The Odyssey of Undocumented Children

Barack Obama has asked Congress to grant him additional funds to deal with the influx of undocumented immigrants who are entering American territory through Mexico. The billions, if he gets them, will serve both to strengthen controls at the border and to feed and care for undocumented immigrants, especially children, as they wait for the justice system to decide their fate.

More and more often, it is unaccompanied children who knock on the door of the American promised land. About 50,000 of them have been stopped at the American-Mexican border since October 2013. That is twice as many as during the same period last year. They mostly come from El Salvador, Guatemala and Honduras, fleeing poverty and violence, especially street gangs. They often have relatives in the United States. Their parents get them started on this dangerous journey because a rumor circulating in Central America says that requests for asylum from minors are almost always accepted.

The debate rages among our neighbors to the south. Should all children who enter illegally from the Mexican border be deported? How should this be done and how quickly? Immigrant support groups are against a quick deportation, whereas most elected Republicans, as well as a good number of Democrats, want to send a strong message of deterrence to potential illegal immigrants, precisely to clear up the rumor that people can waltz right into the United States.

The number of children crossing the American-Mexican border has considerably grown since spring. American authorities have been forced to put hundreds of people on military bases or in large shut-down warehouses. In California and elsewhere, convoys of children have been greeted by protesters who wish to informally push the group of children back towards the south.

The governor of Texas, Rick Perry, considers the influx of undocumented children a threat to national security. Of course, this right-wing politician has talked about the “humanitarian crisis,” following the example of President Obama, but he advocates the broad and rapid return of the children to their home countries. He says he fears epidemics and warns against the infiltration of drug cartel members. Some of the children are barely three years old.

The conservative circle of influence blames Barack Obama’s government for having shifted toward a more welcoming attitude toward the unaccompanied children. The numbers support them, according to The New York Times, which is not even an anti-immigration newspaper. They are pushing back children less willingly than before. The immigration law reform proposed by the president forecasts a procedure allowing undocumented people to become citizens and a more generous welcome for children arriving in the country, in exchange for reinforcing the border. This reform is blocked in Congress.

Europe is grappling with a migratory phenomenon even more important and dramatic. At least 2,600 migrants were received last weekend off the coast of Sicily. Among them were pregnant women and children. Since the beginning of the year, some 63,000 migrants fleeing war and poverty have reached Italy from North Africa. This record number is higher than the 62,000 recorded in 2011 during the Arab Spring. Most of them land on the island of Lampedusa. Since the middle of the 1990s, about 20,000 more migrants have perished at sea.

In a report, Amnesty International has condemned the fact that Europe is transforming itself into a fortress that doesn’t welcome newcomers except in dribs and drabs.

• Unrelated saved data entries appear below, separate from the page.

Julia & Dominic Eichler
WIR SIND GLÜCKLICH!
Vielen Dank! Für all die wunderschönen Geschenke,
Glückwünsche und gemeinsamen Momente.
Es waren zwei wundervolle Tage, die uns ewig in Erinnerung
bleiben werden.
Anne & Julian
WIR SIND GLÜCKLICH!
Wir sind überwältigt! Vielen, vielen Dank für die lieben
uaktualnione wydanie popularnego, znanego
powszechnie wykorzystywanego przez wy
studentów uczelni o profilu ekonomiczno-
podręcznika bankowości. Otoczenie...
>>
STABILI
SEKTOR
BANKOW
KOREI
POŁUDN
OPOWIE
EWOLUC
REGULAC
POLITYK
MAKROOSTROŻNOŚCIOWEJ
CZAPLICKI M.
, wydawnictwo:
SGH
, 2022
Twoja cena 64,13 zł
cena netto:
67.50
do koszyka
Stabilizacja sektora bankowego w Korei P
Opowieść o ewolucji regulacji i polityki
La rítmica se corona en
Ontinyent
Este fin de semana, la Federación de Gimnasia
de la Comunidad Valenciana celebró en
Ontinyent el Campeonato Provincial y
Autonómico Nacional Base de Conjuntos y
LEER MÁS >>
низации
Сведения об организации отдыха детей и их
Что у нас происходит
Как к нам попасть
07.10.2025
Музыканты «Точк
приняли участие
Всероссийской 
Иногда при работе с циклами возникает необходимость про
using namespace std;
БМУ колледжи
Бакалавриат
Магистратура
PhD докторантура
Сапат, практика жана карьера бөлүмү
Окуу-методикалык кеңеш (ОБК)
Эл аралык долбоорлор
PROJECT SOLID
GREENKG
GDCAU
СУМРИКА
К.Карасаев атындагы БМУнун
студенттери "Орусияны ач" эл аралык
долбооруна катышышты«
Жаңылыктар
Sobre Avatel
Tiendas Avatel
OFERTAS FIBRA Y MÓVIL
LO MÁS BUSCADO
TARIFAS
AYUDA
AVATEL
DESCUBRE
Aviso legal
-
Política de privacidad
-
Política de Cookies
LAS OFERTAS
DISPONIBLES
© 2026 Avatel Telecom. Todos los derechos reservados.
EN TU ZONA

This closure to legitimate immigration forces potential immigrants to reach the continent by illegal and dangerous means.

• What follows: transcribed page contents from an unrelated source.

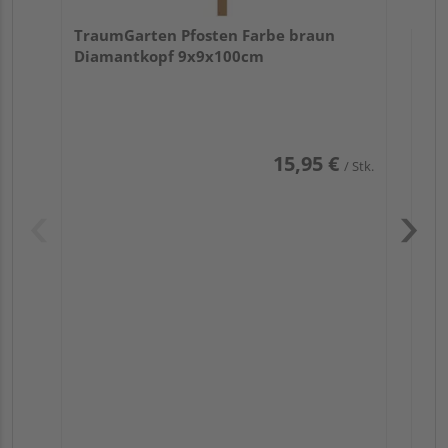
TraumGarten Pfosten Farbe braun
Diamantkopf 9x9x100cm
15,95 €
/ Stk.
Pas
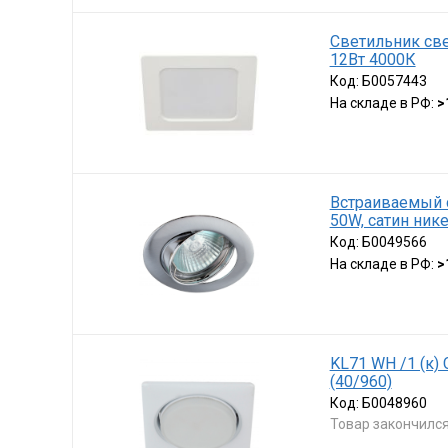
Светильник св
12Вт 4000К
Код:
Б0057443
На складе в РФ:
>
Встраиваемый с
50W, сатин ник
Код:
Б0049566
На складе в РФ:
>
KL71 WH /1 (к)
(40/960)
Код:
Б0048960
Товар закончилс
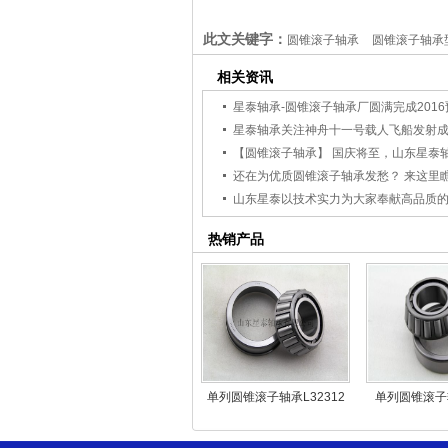
此文关键字：
圆锥滚子轴承
圆锥滚子轴承
相关资讯
星泰轴承-圆锥滚子轴承厂圆满完成201
星泰轴承关注神舟十一号载人飞船发射
【圆锥滚子轴承】 国庆将至，山东星泰
还在为优质圆锥滚子轴承发愁？ 来这里
热销产品
单列圆锥滚子轴承L32312
单列圆锥滚子轴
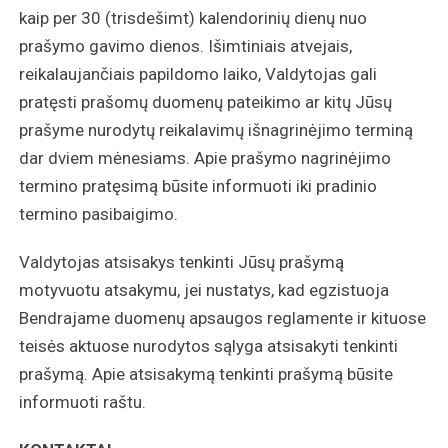
kaip per 30 (trisdešimt) kalendorinių dienų nuo
prašymo gavimo dienos. Išimtiniais atvejais,
reikalaujančiais papildomo laiko, Valdytojas gali
pratęsti prašomų duomenų pateikimo ar kitų Jūsų
prašyme nurodytų reikalavimų išnagrinėjimo terminą
dar dviem mėnesiams. Apie prašymo nagrinėjimo
termino pratęsimą būsite informuoti iki pradinio
termino pasibaigimo.
Valdytojas atsisakys tenkinti Jūsų prašymą
motyvuotu atsakymu, jei nustatys, kad egzistuoja
Bendrajame duomenų apsaugos reglamente ir kituose
teisės aktuose nurodytos sąlyga atsisakyti tenkinti
prašymą. Apie atsisakymą tenkinti prašymą būsite
informuoti raštu.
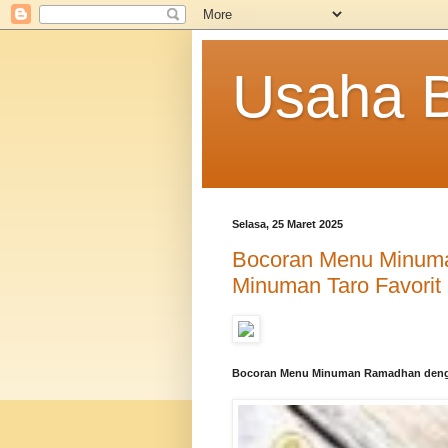
Usaha 
Selasa, 25 Maret 2025
Bocoran Menu Minum
Minuman Taro Favorit
Bocoran Menu Minuman Ramadhan denga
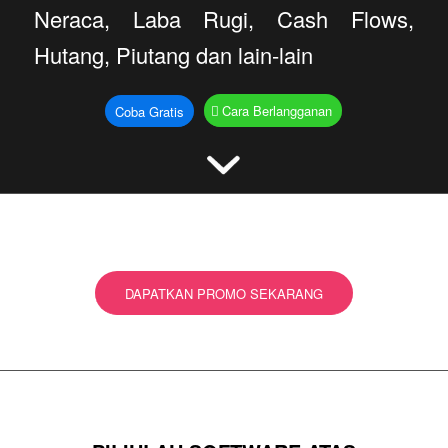
Neraca, Laba Rugi, Cash Flows,
Hutang, Piutang dan lain-lain
Cara Berlangganan
Coba Gratis
DAPATKAN PROMO SEKARANG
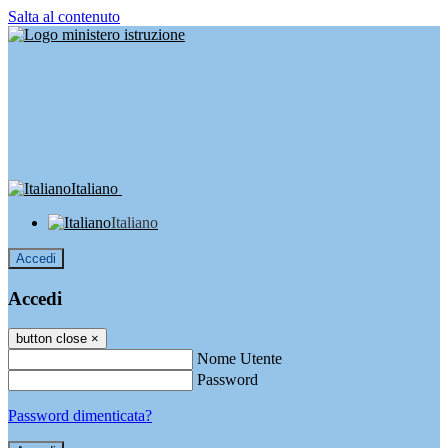
Salta al contenuto
Italiano
Italiano
Accedi
Accedi
button close
×
Nome Utente
Password
Password dimenticata?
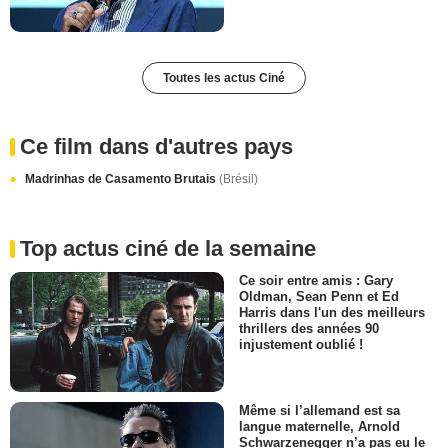
Toutes les actus Ciné
Ce film dans d'autres pays
Madrinhas de Casamento Brutais
(Brésil)
Top actus ciné de la semaine
Ce soir entre amis : Gary
Oldman, Sean Penn et Ed
Harris dans l'un des meilleurs
thrillers des années 90
injustement oublié !
Même si l’allemand est sa
langue maternelle, Arnold
Schwarzenegger n’a pas eu le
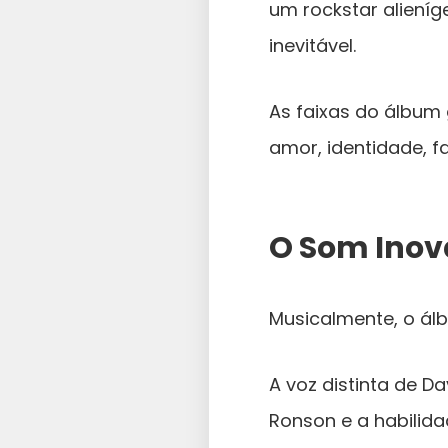
um rockstar aliení
inevitável.
As faixas do álbum
amor, identidade, f
O Som Inov
Musicalmente, o ál
A voz distinta de D
Ronson e a habilida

The frontline countries, especially Italy, Spain, Greece and Malta, regularly complain that compared to their EU partners they carry too much of the illegal immigration burden.

There are the same issues in the Antipodes. In Australia, where the conservative government prides itself on having ended the arrival of boats filled with undocumented migrants, the coast guard forced a boat to return to Sri Lanka, from which the 40-odd people had come seeking a better and safer life than the one a country which has had trouble coming out of a long civil war can offer. The procedure was criticized by the Australian Supreme Court, which forbid the government from sending back the 150-some people found on board a second boat, at least until their applications for asylum had been heard in hearings worthy of that name.